Hence naming the next iteration of Windows 10 "Creators Update," using creative professionals to demo new hardware and new 3D capabilities in MS Paint, and the 3D Creator package, which promises to add another dimension to everything from photos to PowerPoint presentations.

The specific positioning of these products is meant to make everyone feel as if they've got the potential to be the Picasso of PowerPoint, and it helps that there's a line of affordable VR headsets coming out to help extend the experience to everyday people. It's a very good read on the ethos of the times: Younger tech users take it for granted that they'll be able to remix the things they love in new and surprising contexts, and giving them the tools to extend their creative engagement in everything from digital media to games is a great way to build a strong customer base.

(Make no mistake: The segment of the presentation emphasizing how Windows 10 enhances and extends the social experience of gaming on the XBox is also another way to gain mindshare among younger technology users. It's stealth evangelism for an operating system.)

But today's announcement of the Surface Studio -- which basically looks like a drawing table designed in the year 2525 -- also signals that Microsoft is coming for an audience that's traditionally been big into Apple. The Cupertino company's benign neglect of its desktop line (it only comprised 12% of last quarter's revenue) has created a market opportunity for people who want a lot of computing power on their work machine and do a lot of visual work.
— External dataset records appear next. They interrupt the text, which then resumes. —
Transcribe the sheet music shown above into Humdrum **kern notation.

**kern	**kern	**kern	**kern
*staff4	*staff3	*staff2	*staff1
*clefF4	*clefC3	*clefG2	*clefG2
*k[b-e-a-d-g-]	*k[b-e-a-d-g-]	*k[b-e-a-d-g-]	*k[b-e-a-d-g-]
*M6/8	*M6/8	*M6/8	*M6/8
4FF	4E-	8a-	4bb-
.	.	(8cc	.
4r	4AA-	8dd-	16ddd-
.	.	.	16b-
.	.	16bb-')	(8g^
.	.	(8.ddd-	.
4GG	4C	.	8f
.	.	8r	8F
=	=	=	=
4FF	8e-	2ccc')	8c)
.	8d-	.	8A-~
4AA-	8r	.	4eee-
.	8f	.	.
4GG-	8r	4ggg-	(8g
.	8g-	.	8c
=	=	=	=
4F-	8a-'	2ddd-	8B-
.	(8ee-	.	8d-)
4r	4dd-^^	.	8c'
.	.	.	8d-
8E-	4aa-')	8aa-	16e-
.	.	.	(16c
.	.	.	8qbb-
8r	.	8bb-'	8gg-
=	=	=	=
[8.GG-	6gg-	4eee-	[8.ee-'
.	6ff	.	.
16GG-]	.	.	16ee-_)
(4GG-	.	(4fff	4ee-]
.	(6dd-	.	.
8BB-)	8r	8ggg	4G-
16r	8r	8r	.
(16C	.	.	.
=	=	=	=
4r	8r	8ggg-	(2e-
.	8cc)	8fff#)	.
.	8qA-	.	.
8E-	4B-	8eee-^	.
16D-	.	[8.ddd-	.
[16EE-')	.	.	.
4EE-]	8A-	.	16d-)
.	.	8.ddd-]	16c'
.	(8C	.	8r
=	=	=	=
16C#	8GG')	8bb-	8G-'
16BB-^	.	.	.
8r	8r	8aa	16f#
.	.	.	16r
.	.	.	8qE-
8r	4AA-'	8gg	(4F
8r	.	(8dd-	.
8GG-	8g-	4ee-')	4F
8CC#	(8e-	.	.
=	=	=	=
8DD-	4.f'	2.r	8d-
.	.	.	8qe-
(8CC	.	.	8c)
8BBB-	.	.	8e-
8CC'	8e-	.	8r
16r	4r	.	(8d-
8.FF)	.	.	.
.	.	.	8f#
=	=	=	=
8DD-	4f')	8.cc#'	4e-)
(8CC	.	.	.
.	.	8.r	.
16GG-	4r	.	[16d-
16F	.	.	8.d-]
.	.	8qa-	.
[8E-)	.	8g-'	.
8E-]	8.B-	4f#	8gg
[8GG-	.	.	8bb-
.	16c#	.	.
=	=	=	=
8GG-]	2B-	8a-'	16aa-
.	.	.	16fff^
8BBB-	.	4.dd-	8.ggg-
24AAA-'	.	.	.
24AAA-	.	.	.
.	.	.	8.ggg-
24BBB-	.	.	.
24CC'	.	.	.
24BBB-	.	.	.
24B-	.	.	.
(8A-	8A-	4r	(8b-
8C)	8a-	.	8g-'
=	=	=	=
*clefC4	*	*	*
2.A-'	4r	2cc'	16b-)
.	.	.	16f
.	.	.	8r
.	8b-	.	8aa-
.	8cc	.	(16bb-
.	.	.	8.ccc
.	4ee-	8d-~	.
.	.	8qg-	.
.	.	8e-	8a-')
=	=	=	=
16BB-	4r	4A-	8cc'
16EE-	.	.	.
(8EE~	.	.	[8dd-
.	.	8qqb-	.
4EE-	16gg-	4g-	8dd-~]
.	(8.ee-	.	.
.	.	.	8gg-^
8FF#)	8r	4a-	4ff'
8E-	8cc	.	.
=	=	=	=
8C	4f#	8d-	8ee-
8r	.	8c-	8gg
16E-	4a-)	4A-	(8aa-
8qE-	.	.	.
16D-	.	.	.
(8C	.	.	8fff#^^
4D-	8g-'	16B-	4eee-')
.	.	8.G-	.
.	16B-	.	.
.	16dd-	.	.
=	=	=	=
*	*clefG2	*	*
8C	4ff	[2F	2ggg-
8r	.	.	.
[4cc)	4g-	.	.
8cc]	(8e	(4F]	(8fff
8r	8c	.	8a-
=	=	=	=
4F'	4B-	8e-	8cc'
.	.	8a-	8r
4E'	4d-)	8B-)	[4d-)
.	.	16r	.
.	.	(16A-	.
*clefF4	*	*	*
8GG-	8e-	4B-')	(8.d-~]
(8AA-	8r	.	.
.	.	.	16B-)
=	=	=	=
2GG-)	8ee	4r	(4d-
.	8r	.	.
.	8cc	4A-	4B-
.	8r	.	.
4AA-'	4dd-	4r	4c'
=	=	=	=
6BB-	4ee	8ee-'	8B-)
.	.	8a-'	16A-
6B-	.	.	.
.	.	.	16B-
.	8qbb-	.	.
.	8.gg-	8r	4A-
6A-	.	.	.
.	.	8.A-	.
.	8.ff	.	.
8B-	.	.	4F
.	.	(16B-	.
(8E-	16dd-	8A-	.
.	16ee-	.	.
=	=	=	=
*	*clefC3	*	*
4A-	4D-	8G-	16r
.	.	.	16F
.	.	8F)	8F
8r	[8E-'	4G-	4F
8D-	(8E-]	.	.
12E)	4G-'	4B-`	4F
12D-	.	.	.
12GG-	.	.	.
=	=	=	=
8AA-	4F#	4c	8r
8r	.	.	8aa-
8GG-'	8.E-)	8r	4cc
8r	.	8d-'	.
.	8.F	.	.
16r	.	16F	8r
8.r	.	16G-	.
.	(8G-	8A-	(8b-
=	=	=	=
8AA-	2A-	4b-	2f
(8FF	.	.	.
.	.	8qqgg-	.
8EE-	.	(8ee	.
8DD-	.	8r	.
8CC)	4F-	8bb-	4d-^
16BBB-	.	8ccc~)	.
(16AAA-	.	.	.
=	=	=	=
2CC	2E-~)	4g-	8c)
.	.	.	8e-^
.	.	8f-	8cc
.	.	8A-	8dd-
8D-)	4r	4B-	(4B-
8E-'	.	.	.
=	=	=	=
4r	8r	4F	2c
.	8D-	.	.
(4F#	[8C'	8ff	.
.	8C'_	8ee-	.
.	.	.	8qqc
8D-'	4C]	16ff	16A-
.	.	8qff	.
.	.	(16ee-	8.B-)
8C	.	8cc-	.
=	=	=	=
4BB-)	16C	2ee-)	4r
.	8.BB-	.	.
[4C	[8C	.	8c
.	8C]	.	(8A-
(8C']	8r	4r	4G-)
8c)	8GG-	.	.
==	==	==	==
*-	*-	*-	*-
Microsoft is pouncing on that opportunity with a $3000 machine that lets people move seamlessly between CAD, hand-lettering and illustration, 3D rendering and printing, and digital photography and illustration. The Surface Studio's got a keyboard, a touch-sensitive screen, the Surface Dial (which combines touch technology with a lot of canned actions, like replaying edits and revisions in real time) and a pen. That covers a lot of different ways to create and manipulate digital assets.

Today's keynote was a very canny piece of messaging. Productivity, which is interesting and engaging for some, is also ... well, let's call it boring. Or stressful. The implication behind "productivity" is that you'll be expected to do more work in less time. 

On the other hand, creativity is fun. It implies the kind of joyful accomplishment of bringing something new, beautiful and/or necessary into the world. It implies the kind of purpose that feeds a user's sense of personal satisfaction, not the kind of purpose where a user thinks, "If I don't send enough email, my Outlook metrics are going to look like that social media episode of Black Mirror."

Microsoft's still a company focused on productivity -- it's not like today's announcements included, "And we're retiring MyAnalytics because we know taking time management suggestions from an artificial intelligence was stressing you out." But now, the company's also remembering that a compelling reason to do stuff is because we want to have fun. 

Will anyone buy Microsoft as a fun, cool tech company? It almost doesn't matter whether people think Microsoft is "fun" so long as they think Microsoft works best for them. Microsoft's advantages here are fairly formidable: a Surface family of products aimed at different users from recreational to creative professional; an augmented-reality strategy that's already being tested in diverse retail, corporate and research fields; and an operating system that helps a user move fluidly between gaming console, mobile device and desktop.

Now all we have to do is see whether users actually are all the augmented-reality-loving creativity machines Microsoft thinks we can be.